1Professor of Physiology, School of Medicine & Physiology Research Center, Kerman University of Medical Sciences, Kerman, Iran.
2M.Sc. Student of Physiology, Kerman University of Medical Sciences, Kerman, Iran
3Associate Professor of Biochemistry, School of Medicine & Physiology Research Center, Kerman University of Medical Sciences, Kerman, Iran.
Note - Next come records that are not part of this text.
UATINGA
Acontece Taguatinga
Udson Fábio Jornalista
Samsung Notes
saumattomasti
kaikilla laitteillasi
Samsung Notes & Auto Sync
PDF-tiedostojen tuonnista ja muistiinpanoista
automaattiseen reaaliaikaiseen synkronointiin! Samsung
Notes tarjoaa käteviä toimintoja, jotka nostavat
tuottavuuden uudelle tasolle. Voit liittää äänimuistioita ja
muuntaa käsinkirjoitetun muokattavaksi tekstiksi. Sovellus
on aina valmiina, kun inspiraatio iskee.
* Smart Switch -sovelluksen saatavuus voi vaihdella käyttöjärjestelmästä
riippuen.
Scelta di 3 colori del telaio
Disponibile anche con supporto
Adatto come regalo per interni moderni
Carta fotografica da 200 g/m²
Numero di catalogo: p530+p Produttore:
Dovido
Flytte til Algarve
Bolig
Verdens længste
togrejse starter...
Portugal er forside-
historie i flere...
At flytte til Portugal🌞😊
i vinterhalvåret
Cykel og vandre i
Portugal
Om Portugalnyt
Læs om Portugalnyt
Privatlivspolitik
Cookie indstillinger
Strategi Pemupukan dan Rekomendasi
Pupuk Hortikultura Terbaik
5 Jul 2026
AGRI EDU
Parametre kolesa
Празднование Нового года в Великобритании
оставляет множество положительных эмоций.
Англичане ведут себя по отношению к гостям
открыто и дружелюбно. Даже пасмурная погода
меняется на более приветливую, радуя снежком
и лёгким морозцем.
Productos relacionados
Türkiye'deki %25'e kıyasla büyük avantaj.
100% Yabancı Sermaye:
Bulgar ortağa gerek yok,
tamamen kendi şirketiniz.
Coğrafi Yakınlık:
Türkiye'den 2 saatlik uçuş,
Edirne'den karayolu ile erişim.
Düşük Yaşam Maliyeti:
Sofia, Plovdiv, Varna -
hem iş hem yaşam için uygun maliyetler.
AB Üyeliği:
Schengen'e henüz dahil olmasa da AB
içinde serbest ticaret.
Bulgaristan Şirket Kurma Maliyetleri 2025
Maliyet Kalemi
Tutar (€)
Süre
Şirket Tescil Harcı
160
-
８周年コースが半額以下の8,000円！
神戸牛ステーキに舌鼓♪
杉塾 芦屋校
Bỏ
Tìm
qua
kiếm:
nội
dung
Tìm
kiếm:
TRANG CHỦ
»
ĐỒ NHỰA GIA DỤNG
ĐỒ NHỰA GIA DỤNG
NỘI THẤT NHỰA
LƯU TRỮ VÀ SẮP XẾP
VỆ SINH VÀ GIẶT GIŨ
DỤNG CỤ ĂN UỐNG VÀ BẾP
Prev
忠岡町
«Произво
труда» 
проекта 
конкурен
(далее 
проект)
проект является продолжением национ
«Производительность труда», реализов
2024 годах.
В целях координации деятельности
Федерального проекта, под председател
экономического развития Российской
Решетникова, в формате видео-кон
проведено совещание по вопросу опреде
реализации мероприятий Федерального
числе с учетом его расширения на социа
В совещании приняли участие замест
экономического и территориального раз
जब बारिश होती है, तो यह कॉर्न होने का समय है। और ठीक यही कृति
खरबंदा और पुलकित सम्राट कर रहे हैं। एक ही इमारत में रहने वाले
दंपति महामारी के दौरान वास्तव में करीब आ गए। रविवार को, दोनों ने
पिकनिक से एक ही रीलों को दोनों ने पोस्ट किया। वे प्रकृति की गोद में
Introduction: It has been approved that in most tissues NO production increases during acute inflammation and Angiotensin II has a role in production of reactive oxygen species (ROS). As regulation of joint blood flow (JBF) is important in this situation, this study was performed to investigate the interaction of local Ang II and ROS production and the modulatory role of NO on regulation of JBF during acute inflammation. Methods: The study was performed on 24 Newzealand white rabbits divided into three experimental and one control groups. Acute knee joint inflammation was produced by intraarticular injection of 0.5 ml of a 2% solution of carrageenan in knee joint. In the first group after 24 hours animals were anesthetized by thiopental sodium and carotid artery, jugular vein and saphenous artery were cannulated for recording blood pressure, injection of L-NAME and local injection of AngII and losartan respectively. Blood flow was recorded by laser Doppler flow meter. Joint vascular resistance (JVR) was calculated by dividing arterial blood pressure (ABP) by JBF. In the second group, knee joint tissue was used for homogenization and ROS measurement .In the third group, Losartan (10mg/kg) was administrated orally 2 hours before induction of inflammation. Results: L-NAME increased JVR significantly. JVR in response to AngII was significantly increased. This response was significantly potentiated by L-NAME (P<0.01). Losartan completely blocked the effect of AngII on JVR. Data showed that total amount of antioxidant and catalase activity nonsignificantly increased in inflamed group. Losartan significantly returned the catalase activity of the inflamed joint to the control level(P<0.01). Conclusion: NO plays a role in the regulation of joint vascular tone and modulates the AT1 receptor response to AngII in acutely inflamed joints. Ang II increased the production of ROS and as a result the amount of antioxidants in acutely inflamed joints and this is via angiotensin II and through AT1 receptors.